> [Fragmento de texto]:
En todas las familias rezuma la mierda. Solo que en algunas se tapa y en otras, rebosa.
Contrarios que meten baza, montones de hermanos, suegros y consuegros, enfermedades varias, envidias infundadas, comparaciones odiosas, susceptibilidades, dinero y herencias, rencillas del pasado, nefasta convivencia, favores y sacrificios, intereses, traumas y vergüenzas. El que no haya sufrido nada de esto en el seno familiar que levante la mano.
Nadie dijo que las familias fuesen fáciles, ni que todas fuesen felices de la misma manera, como apuntaba Tolstoi. Por ello hay que aprender a gestionarlo y no pasarse el día rumiando, que, echando mano de otro grande, “el dolor que no habla, gime en el corazón hasta romperlo”.
Lo más típico es liarse a voces y descargarse a gusto, aunque ahora con el guasap y la impostura, todo es más críptico y educado (no sé qué es peor, si escuchar ciertas cosas una vez o recrearse en ellas). Hay gente que pasa de todo y lo lleva como puede, otros que parece que pasan, pero siguen con su tole-tole, y los de allá se buscan un mal psicólogo para que empercuda y no solucione. Los más, lloran en un rincón de vez en cuando, y los menos se refugian en su familia putativa, o incluso forman una pensando que se van a librar de la que antecede. Caso aparte merecen quienes deciden dar la vuelta al mundo, enrolarse en una tribu sioux o dedicarse al hedonismo avanzado.
Pero nada. Al final todo sigue igual por mucho empeño que pongamos. Nada cambia y todo fluye hacia la incompetencia familiar, una que en España duele más si cabe.
No es que yo lo diga. Es un hecho constatado que, en los países mediterráneos, tan matriarcales, tan revueltos y tan viscerales, la familia constituye el pilar de las relaciones y emociones. Dependemos de las familias. Nos las llevamos puestas a cualquier parte. A las bodas y los cumpleaños, a la puerta del colegio y a los parques, a los bares y al cementerio, al banco y al notario. Omnipresentes aunque no queramos, vale más sufrirlas de tanto en cuanto, que intentar soterrarlas bajo toneladas de reproches.

> [Qué se pide]:
**1)** Responde a estas preguntas sobre el texto acerca de las familias:
(a) ¿Qué escritor señaló que no todas las familias son felices de la misma manera?
(b) ¿Qué medio hace que ahora todo sea "más críptico y educado"?
(c) ¿En qué países, según el texto, la familia constituye el pilar de las relaciones y emociones?
**2)** Continúa el texto acerca de las familias a partir de su última frase.
El listado no interviene en esto.

Extractos de datos:

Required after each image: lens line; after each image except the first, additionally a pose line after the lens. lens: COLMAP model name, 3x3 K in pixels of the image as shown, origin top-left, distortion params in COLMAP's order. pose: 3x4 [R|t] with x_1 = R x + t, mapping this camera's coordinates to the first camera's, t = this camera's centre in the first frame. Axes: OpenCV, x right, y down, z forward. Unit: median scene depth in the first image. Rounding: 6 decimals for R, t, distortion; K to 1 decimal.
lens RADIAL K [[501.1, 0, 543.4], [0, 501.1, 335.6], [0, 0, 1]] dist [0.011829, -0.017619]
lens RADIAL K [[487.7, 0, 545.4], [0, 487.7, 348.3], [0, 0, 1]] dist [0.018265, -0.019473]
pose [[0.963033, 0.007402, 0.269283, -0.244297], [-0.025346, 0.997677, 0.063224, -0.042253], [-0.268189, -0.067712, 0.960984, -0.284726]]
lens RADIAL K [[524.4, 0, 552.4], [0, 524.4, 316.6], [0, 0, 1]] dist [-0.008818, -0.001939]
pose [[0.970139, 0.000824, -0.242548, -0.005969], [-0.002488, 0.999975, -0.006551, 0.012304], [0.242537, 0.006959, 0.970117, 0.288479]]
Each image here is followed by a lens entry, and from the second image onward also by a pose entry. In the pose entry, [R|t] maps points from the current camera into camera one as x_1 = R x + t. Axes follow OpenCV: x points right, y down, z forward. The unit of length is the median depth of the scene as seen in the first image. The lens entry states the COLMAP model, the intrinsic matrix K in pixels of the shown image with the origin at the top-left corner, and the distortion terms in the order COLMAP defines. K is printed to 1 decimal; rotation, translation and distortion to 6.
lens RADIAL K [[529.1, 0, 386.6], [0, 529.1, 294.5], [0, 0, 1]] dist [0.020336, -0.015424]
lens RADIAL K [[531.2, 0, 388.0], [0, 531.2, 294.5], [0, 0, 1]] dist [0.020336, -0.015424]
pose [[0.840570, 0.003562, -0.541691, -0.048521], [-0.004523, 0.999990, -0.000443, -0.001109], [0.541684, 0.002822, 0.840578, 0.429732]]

> [Respuestas por tarea]:
**1)**
(a) Tolstoi.
(b) El guasap.
(c) En los países mediterráneos.

**2)**
Y como colofón a esta perorata que les habrá robado alguna sonrisa (lágrimas no, por favor), les traigo La pequeña familia, un libro de Sesyle Joslin y el genial John Alcorn que acaba de publicar en nuestro país la editorial Kalandraka.
Aunque cabría esperar un tratado sobre familias, este álbum está compuesto por cuatro episodios independientes. La primera historia, la que da título al libro, habla de una pequeña familia que ve tambaleada su existencia por culpa de una visita inesperada. La segunda lleva por título El banquete y nos invita a disfrutar de la comida. La número tres se llama El payaso y cuenta la historia de un payaso que se atreve con todo tipo de malabarismos hasta que... El libro termina con La bella dama, un relato sobre una señorita muy misteriosa.
En la misma línea que La fiesta, otro álbum descatalogado hace mil años, utiliza el recurso de las historias acumulativas, unas en las se van añadiendo elementos conforme pasamos las páginas. Además de detalles narrativos fabulosos (el uso del espejo en la última historia es una verdadera delicia), todas tienen una estructura de sketch que, además de breves, enfatizan el final efectista de cada una.
Si a ello añadimos el apartado bilingüe final donde se recogen todos los elementos que han participado en las cuatro historias, el resultado es un libro estupendo para prelectores y primeros lectores que los merecen.